Heat the oil in a heavy large frying pan over medium heat. Add the onions and saute until tender, about 8 minutes. Add the chard and saute until it wilts, about 2 minutes. Add the garlic and saute until fragrant, about 1 minute. Stir in the tomatoes with their juices, wine, and red pepper flakes. Bring to a simmer. Cover and simmer until the tomatoes begin to break down and the chard is very tender, stirring occasionally, about 5 minutes. Season the chard mixture, to taste, with salt and pepper. 

Meanwhile, bring a large pot of salted water to a boil. Add the spaghetti and cook until tender but still firm to the bite, stirring frequently, about 8 to 10 minutes. Drain the spaghetti. Add the spaghetti to the chard mixture and toss to combine. 
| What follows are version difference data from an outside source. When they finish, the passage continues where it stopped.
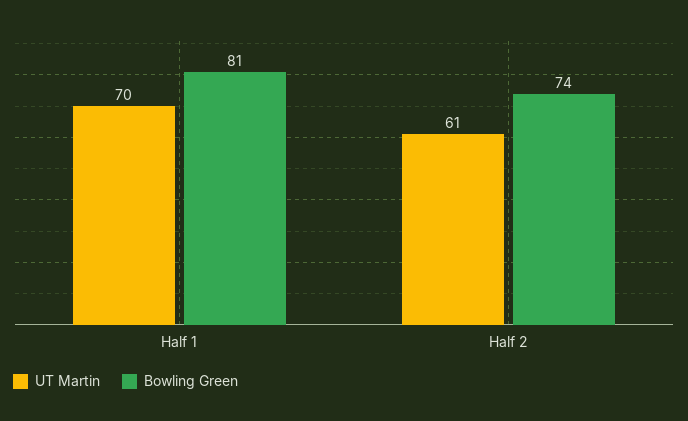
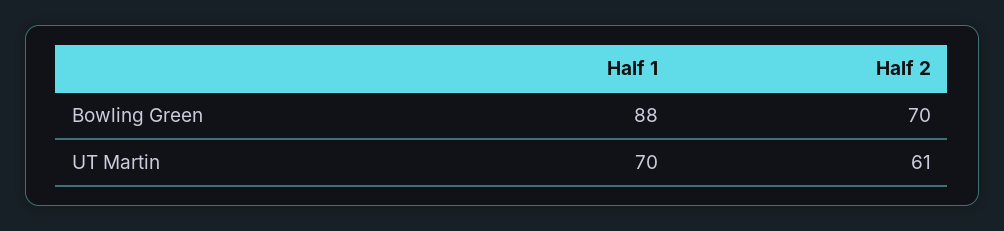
  {
    "UT Martin": {
      "Half 1": 70,
      "Half 2": 61
    },
    "Bowling Green": {
-     "Half 1": 81,
+     "Half 1": 88,
-     "Half 2": 74
+     "Half 2": 70
    }
  }

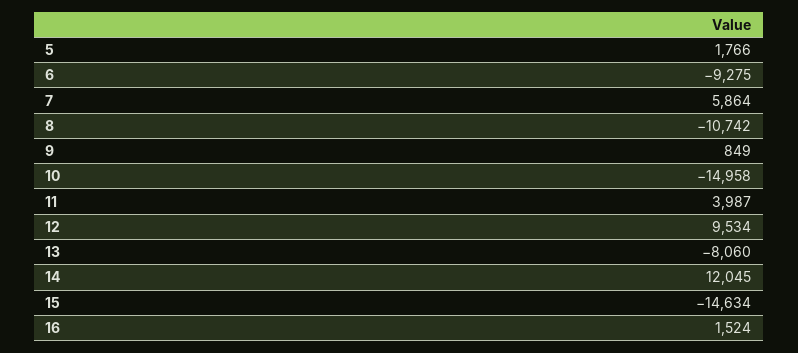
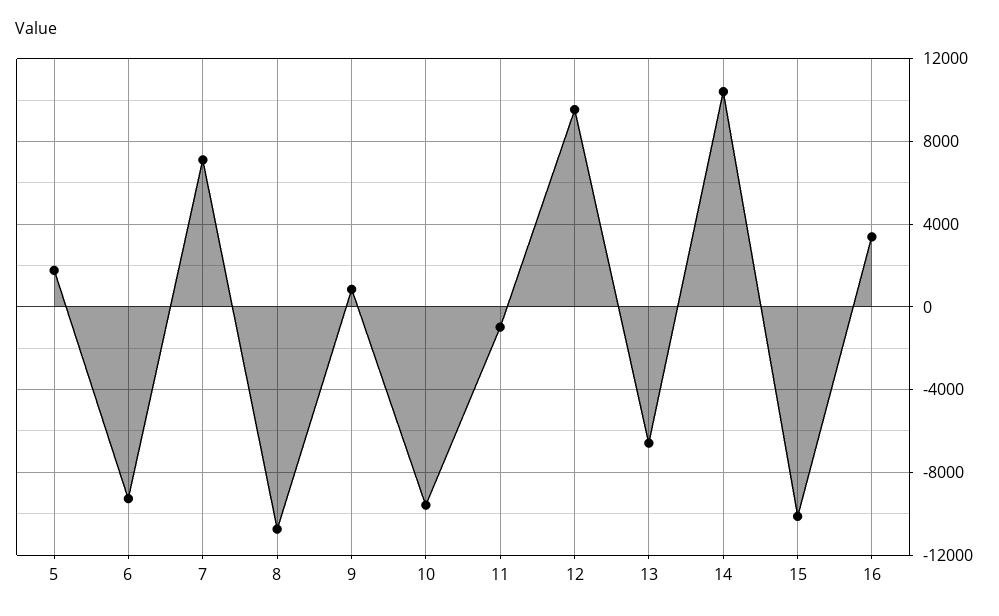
  {
    "5": 1766,
    "6": -9275,
-   "7": 5864,
+   "7": 7000,
    "8": -10742,
    "9": 849,
-   "10": -14958,
+   "10": -9500,
-   "11": 3987,
+   "11": -1000,
    "12": 9534,
-   "13": -8060,
+   "13": -6500,
-   "14": 12045,
+   "14": 10500,
-   "15": -14634,
+   "15": -10000,
-   "16": 1524
+   "16": 3500
  }

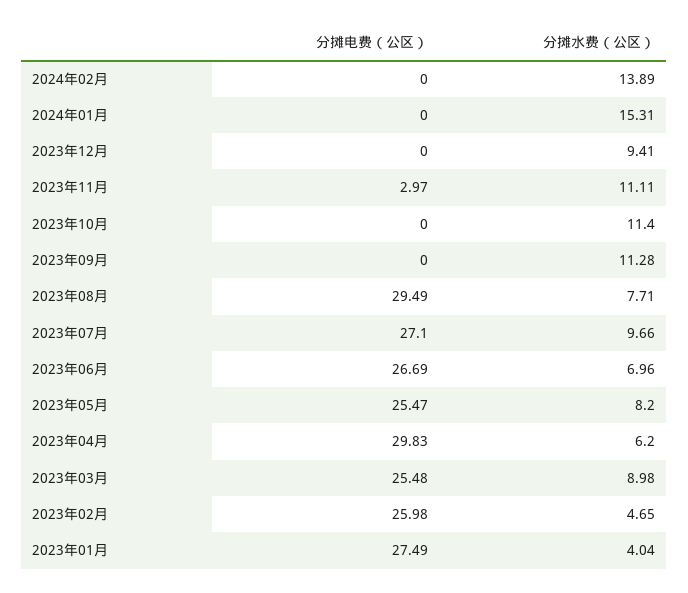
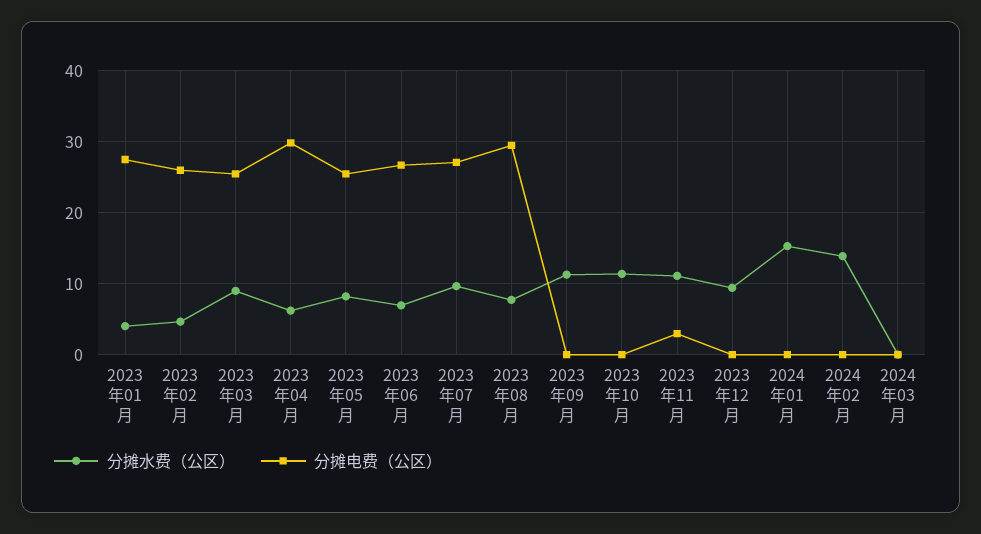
  {
    "分摊电费（公区）": {
      "2024年02月": 0,
      "2024年01月": 0,
      "2023年12月": 0,
      "2023年11月": 2.97,
      "2023年10月": 0,
      "2023年09月": 0,
      "2023年08月": 29.49,
      "2023年07月": 27.1,
      "2023年06月": 26.69,
      "2023年05月": 25.47,
      "2023年04月": 29.83,
      "2023年03月": 25.48,
      "2023年02月": 25.98,
-     "2023年01月": 27.49
+     "2023年01月": 27.49,
+     "2024年03月": 0
    },
    "分摊水费（公区）": {
      "2024年02月": 13.89,
      "2024年01月": 15.31,
      "2023年12月": 9.41,
      "2023年11月": 11.11,
      "2023年10月": 11.4,
      "2023年09月": 11.28,
      "2023年08月": 7.71,
      "2023年07月": 9.66,
      "2023年06月": 6.96,
      "2023年05月": 8.2,
      "2023年04月": 6.2,
      "2023年03月": 8.98,
      "2023年02月": 4.65,
-     "2023年01月": 4.04
+     "2023年01月": 4.04,
+     "2024年03月": 0
    }
  }

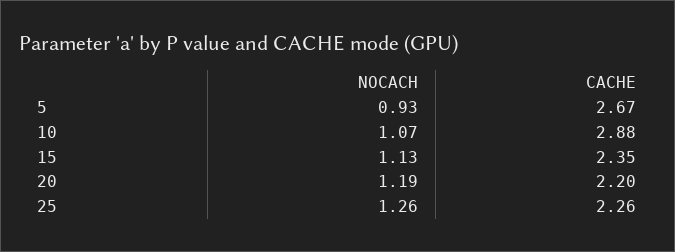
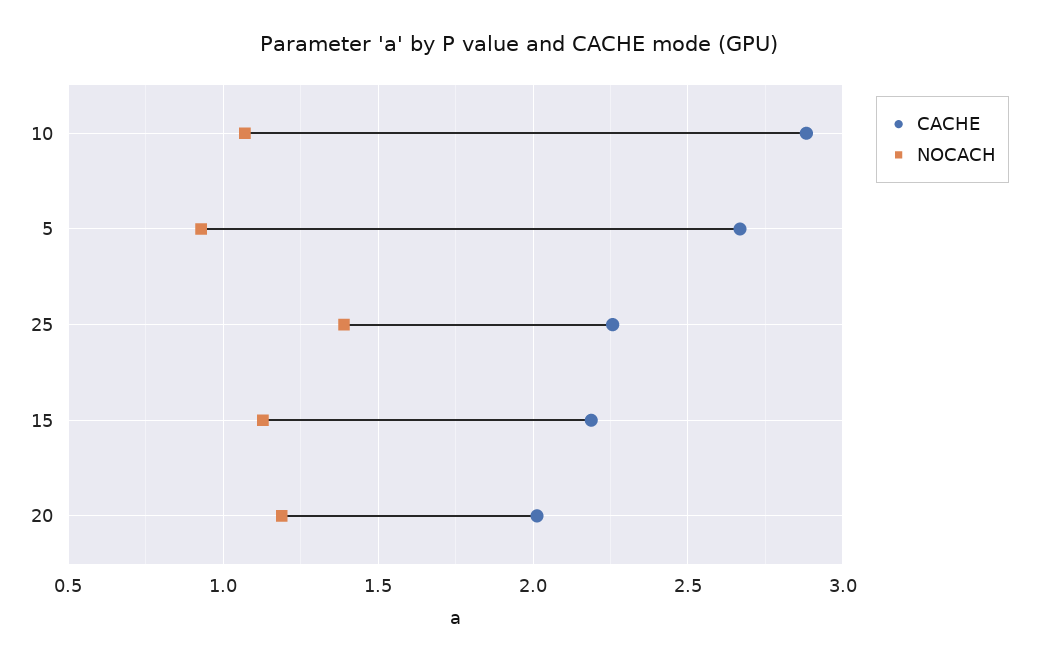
  {
    "NOCACH": {
      "5": 0.93,
      "10": 1.07,
      "15": 1.13,
      "20": 1.19,
-     "25": 1.26
+     "25": 1.4
    },
    "CACHE": {
      "5": 2.67,
      "10": 2.88,
-     "15": 2.35,
+     "15": 2.2,
-     "20": 2.2,
+     "20": 2,
      "25": 2.26
    }
  }

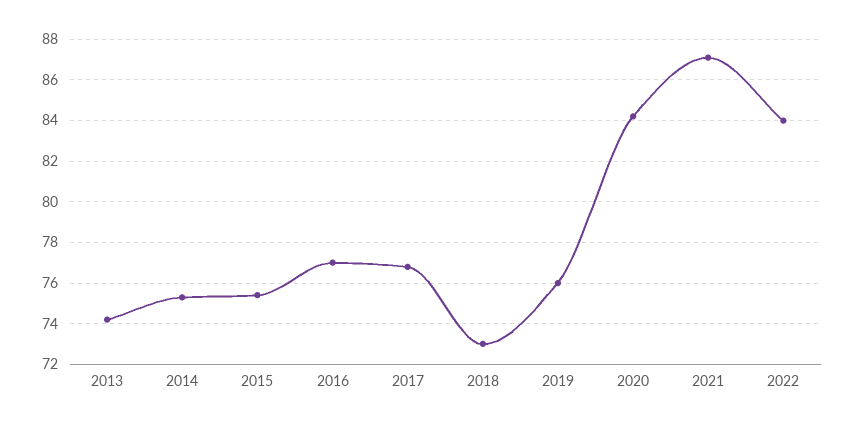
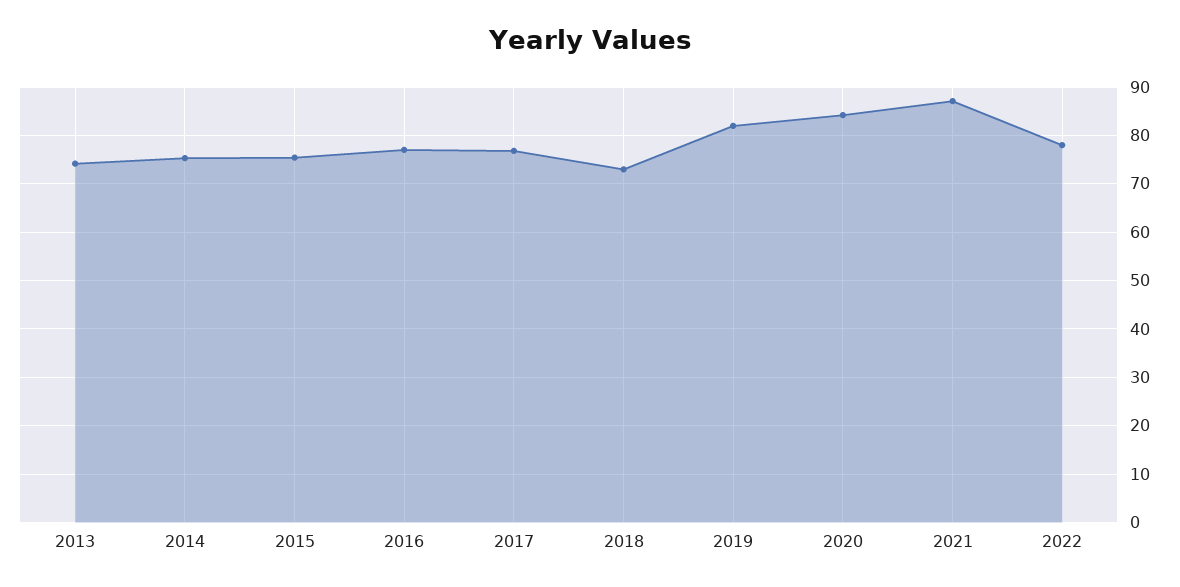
  {
    "2013": 74,
    "2014": 75.5,
    "2015": 75.5,
    "2016": 77,
    "2017": 77,
    "2018": 73,
-   "2019": 76,
+   "2019": 82,
    "2020": 84,
    "2021": 87,
-   "2022": 84
+   "2022": 78
  }

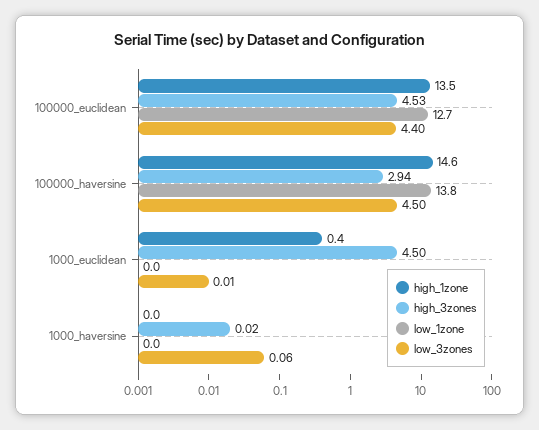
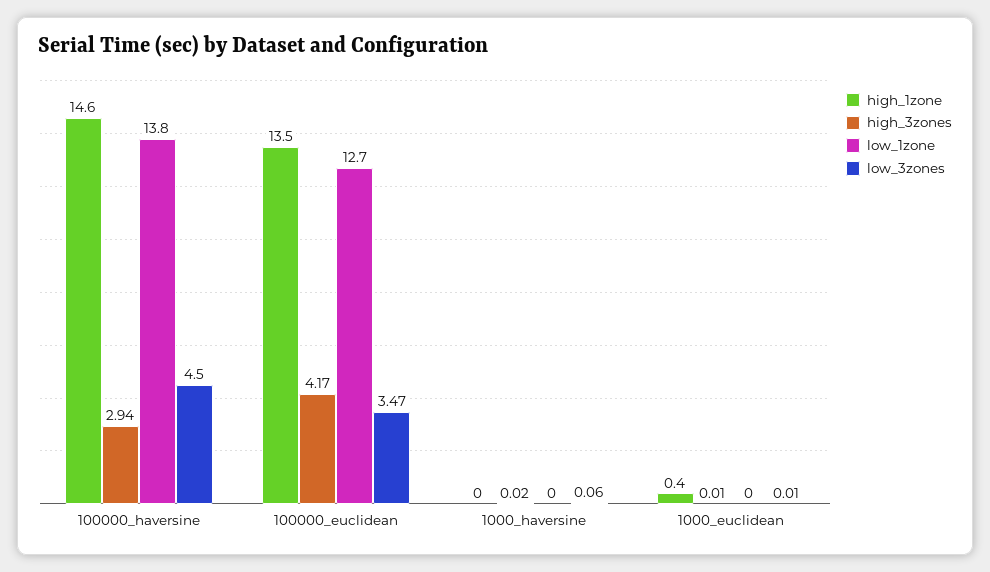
  {
    "high_1zone": {
      "100000_euclidean": 13.5,
      "100000_haversine": 14.6,
      "1000_euclidean": 0.4,
      "1000_haversine": 0
    },
    "high_3zones": {
-     "100000_euclidean": 4.53,
+     "100000_euclidean": 4.17,
      "100000_haversine": 2.94,
-     "1000_euclidean": 4.5,
+     "1000_euclidean": 0.01,
      "1000_haversine": 0.02
    },
    "low_1zone": {
      "100000_euclidean": 12.7,
      "100000_haversine": 13.8,
      "1000_euclidean": 0,
      "1000_haversine": 0
    },
    "low_3zones": {
-     "100000_euclidean": 4.4,
+     "100000_euclidean": 3.47,
      "100000_haversine": 4.5,
      "1000_euclidean": 0.01,
      "1000_haversine": 0.06
    }
  }

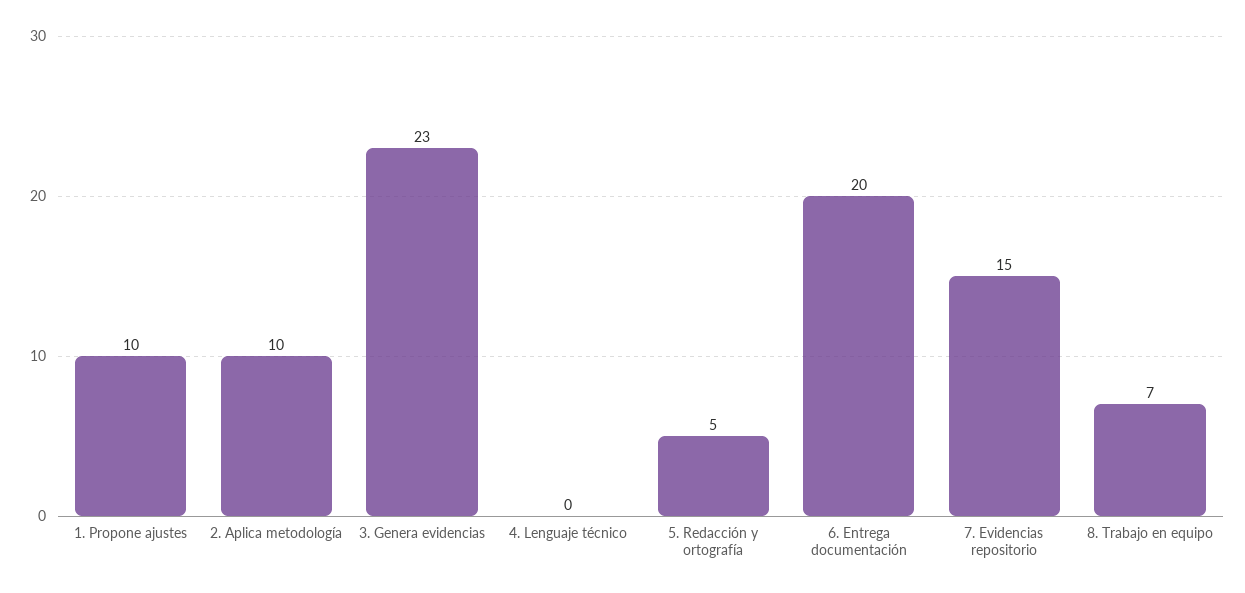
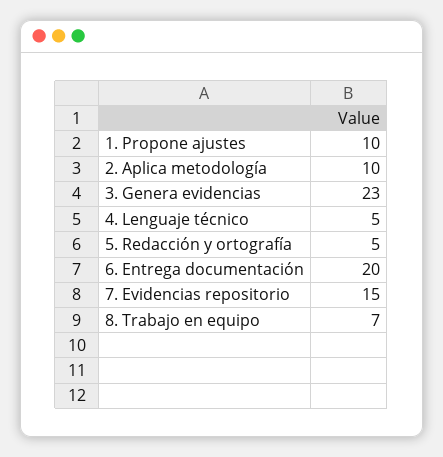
  {
    "1. Propone ajustes": 10,
    "2. Aplica metodología": 10,
    "3. Genera evidencias": 23,
-   "4. Lenguaje técnico": 0,
+   "4. Lenguaje técnico": 5,
    "5. Redacción y ortografía": 5,
    "6. Entrega documentación": 20,
    "7. Evidencias repositorio": 15,
    "8. Trabajo en equipo": 7
  }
Transfer the pasta to serving bowls. Sprinkle the olives, cheese, and pine nuts and serve. 

Cook's Note

Wine Notes: This wine is from the north in the Piedmont region of Italy. I chose a Barbera because I needed a wine to to stand up to the bitterness of the swiss chard and the strong taste of the pecorino cheese. This wine's texture is smooth and the color is a dark ruby red. Its bouquet is scorched earth and blackberries with a kiss of oak. The pasta's flavors do not fight with the taste of the wine but is an explosion of flavor every time you take a bite of spaghetti or a sip of wine. Wine Pouring Notes: Do not fill above the curve of the bowl, never more than 1/2 full, that way you can get a true sense of the wine's aroma and a better sense of its bouquet. To get the full experience of the wine, place your nose into the glass and take in the wine's beautiful aroma.